GVSU Varsity Men’s Glee Club brings semester 'full circle' with winter concert
Opening with the celebratory Quaker hymn “How Can I Keep From Singing” and closing with “Praise His Holy Name,” the Grand Valley State University Varsity Men’s Glee Club concert was all about coming “full circle." The concert, which took place Saturday, Dec. 9, was held in the Cook-DeWitt Auditorium.
The concert was centered on three musical themes, including Americana, songs of reflection and holiday music. While songs like “Deck the Halls” and “Praise His Holy Name” were seasonal, the other songs performed were an accumulation of work and concerts the group had performed prior to this concert, baritone Max Elkiss said.
“We do a lot of concerts throughout the year,” Elkiss said. “Essentially, this final concert that we have at the end of the semester is the culmination of all of the music we’ve prepared throughout the semester. It’s like a wrap-up.”
For Elliott Jones’ song “Under the Wide and Starry Sky,” bass Lewis Russell played a flute to accompany the group alongside accompanist Brian DeYoung.
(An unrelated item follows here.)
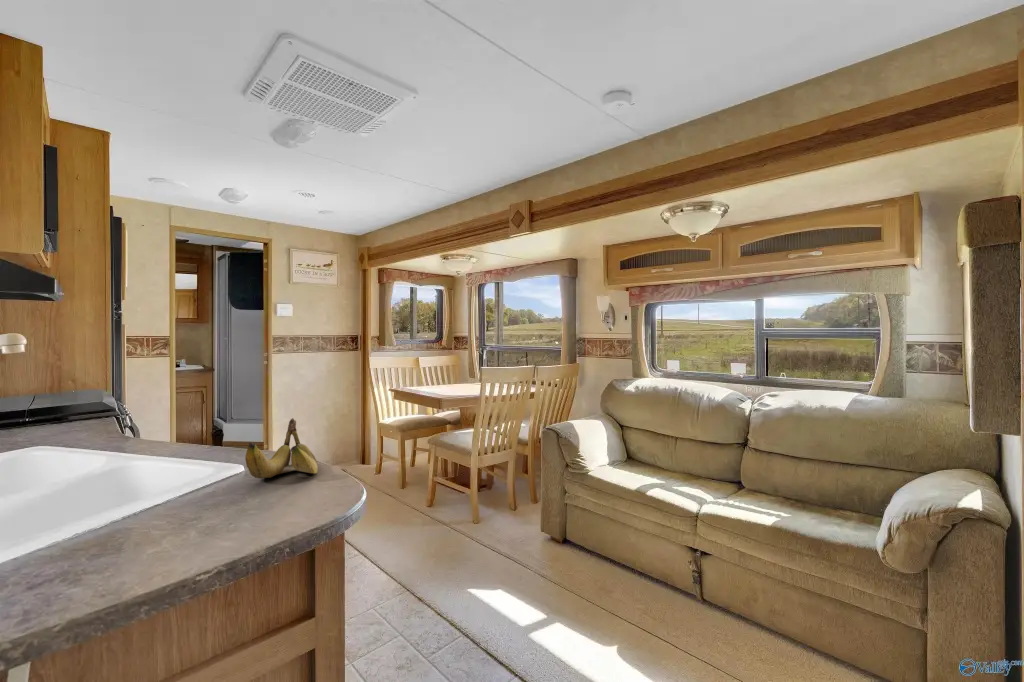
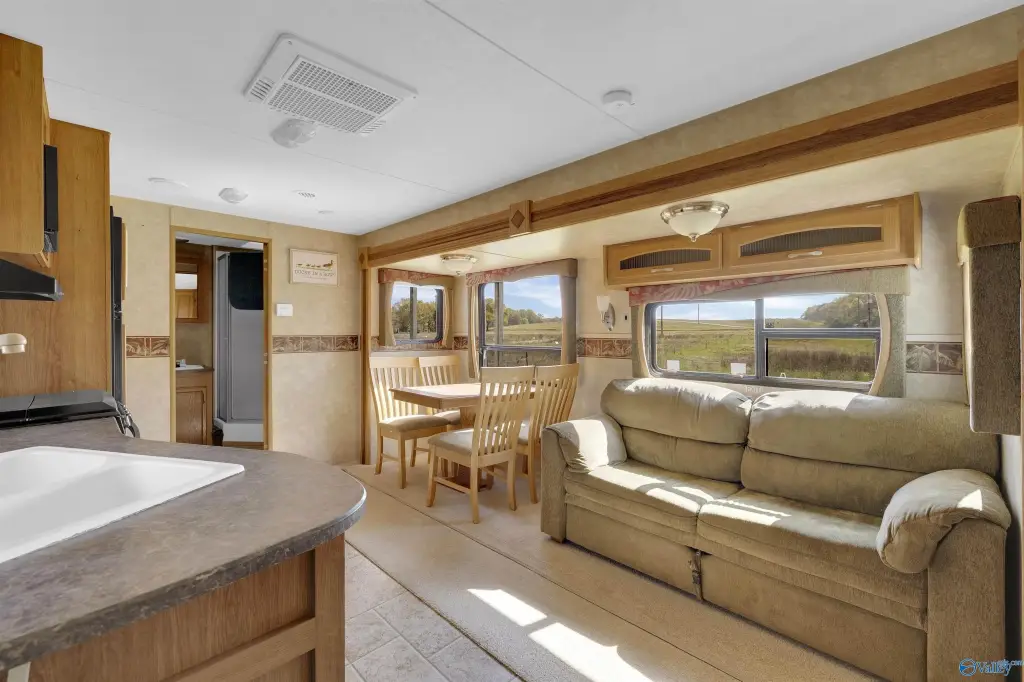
- banana [244,417,319,479]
Russell said his time in the limelight was intimidating but important.
“It’s a little nerve-wracking at first because you’re obviously someone who is being singled out and everyone is looking at you in that moment, but it’s really exciting at the same time,” Russell said. “You get to be featured (and) add a different color to the ensemble that wouldn’t normally be added just by singing.”
Elkiss’ favorite moment was performing “What Shall We Do With a Drunken Sailor?” to cap off the Americana section of the concert. Elkiss said with the song, which was high-energy and complex, he was able to let loose around his peers.
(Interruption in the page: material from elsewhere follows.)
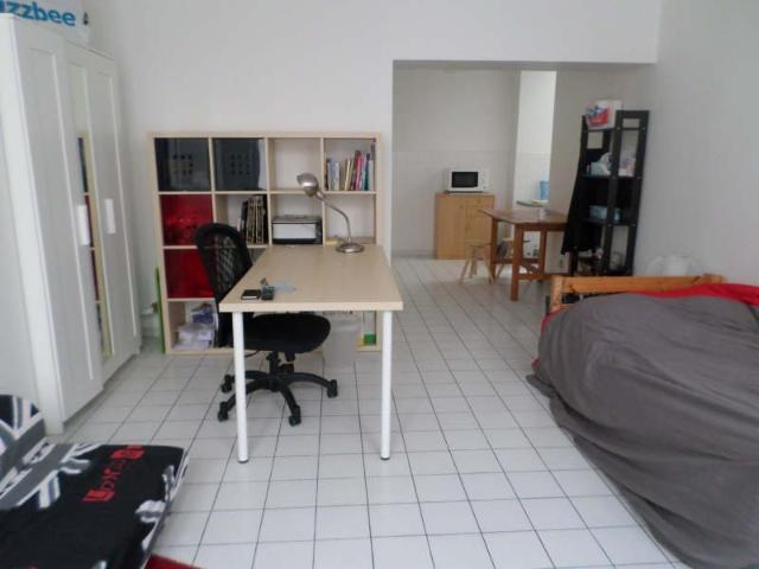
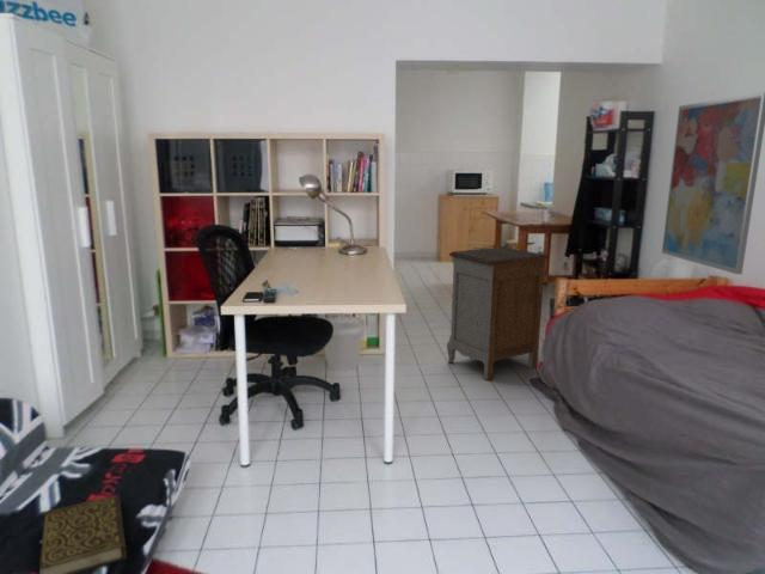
+ book [38,493,128,574]
+ wall art [661,91,765,275]
+ nightstand [446,246,550,381]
“'What Shall We Do With A Drunken Sailor?' is just hysterical,” Elkiss said. “It’s like you’re with your buddies and you’re being funny on stage, you’re singing and you’re just having a good time. It’s also a difficult piece, so it’s not just fun to do, but it’s very impressive to do.”
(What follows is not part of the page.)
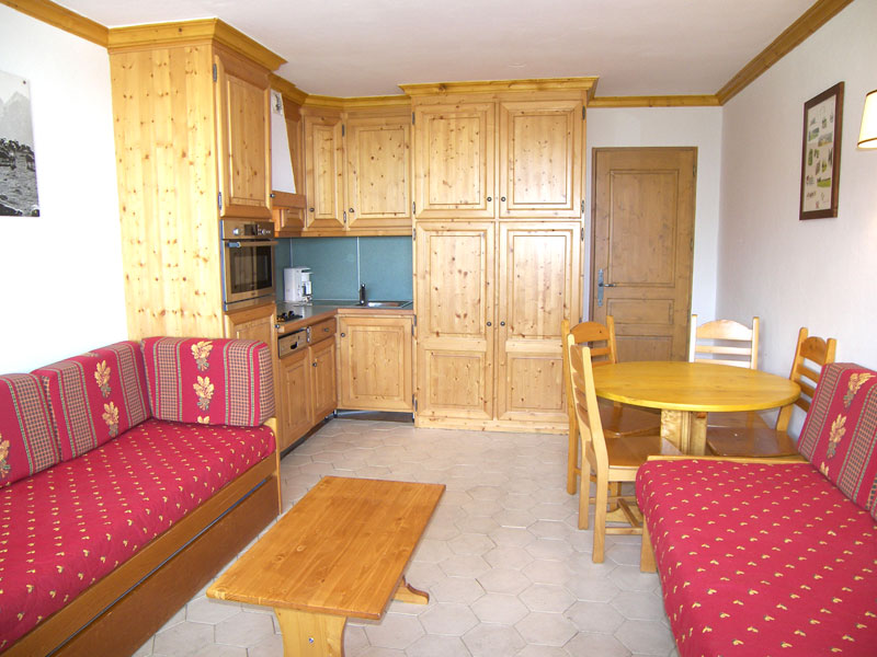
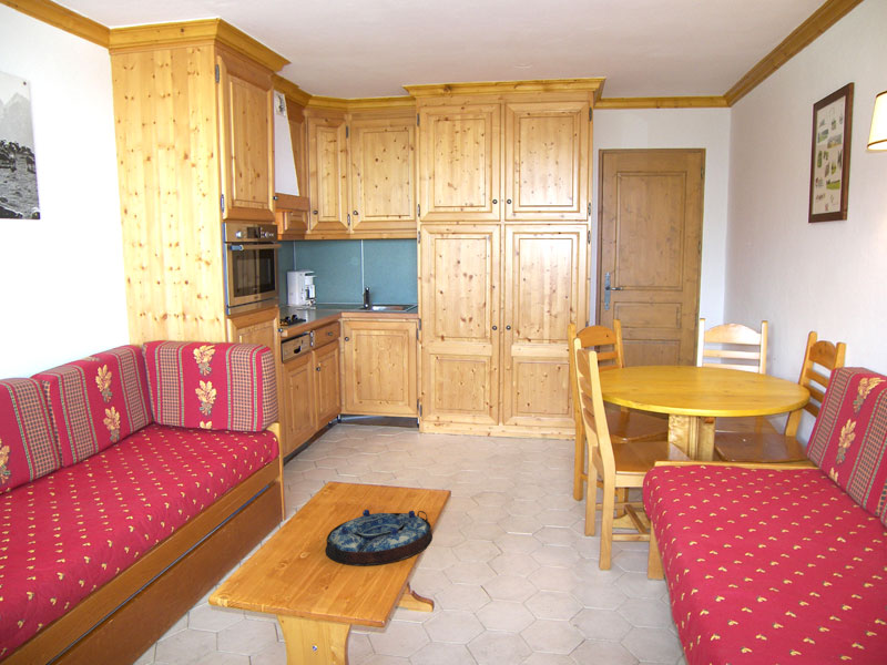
+ serving tray [324,509,434,566]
Closing the night with holiday music, the men dropped their music and swayed to Keith Hampton’s “Praise His Holy Name.” After the men clapped through the song and filed out of the auditorium, there was one resounding hope, Russell said: that the audience had fun.
“I hope they just had a good time and enjoyed the music,” Russell said. “I’m one for believing that music can be interpreted in multiple ways. … Although the final song was a gospel piece, we wanted people to think of everything in their lives that they were happy for and feel blessed.”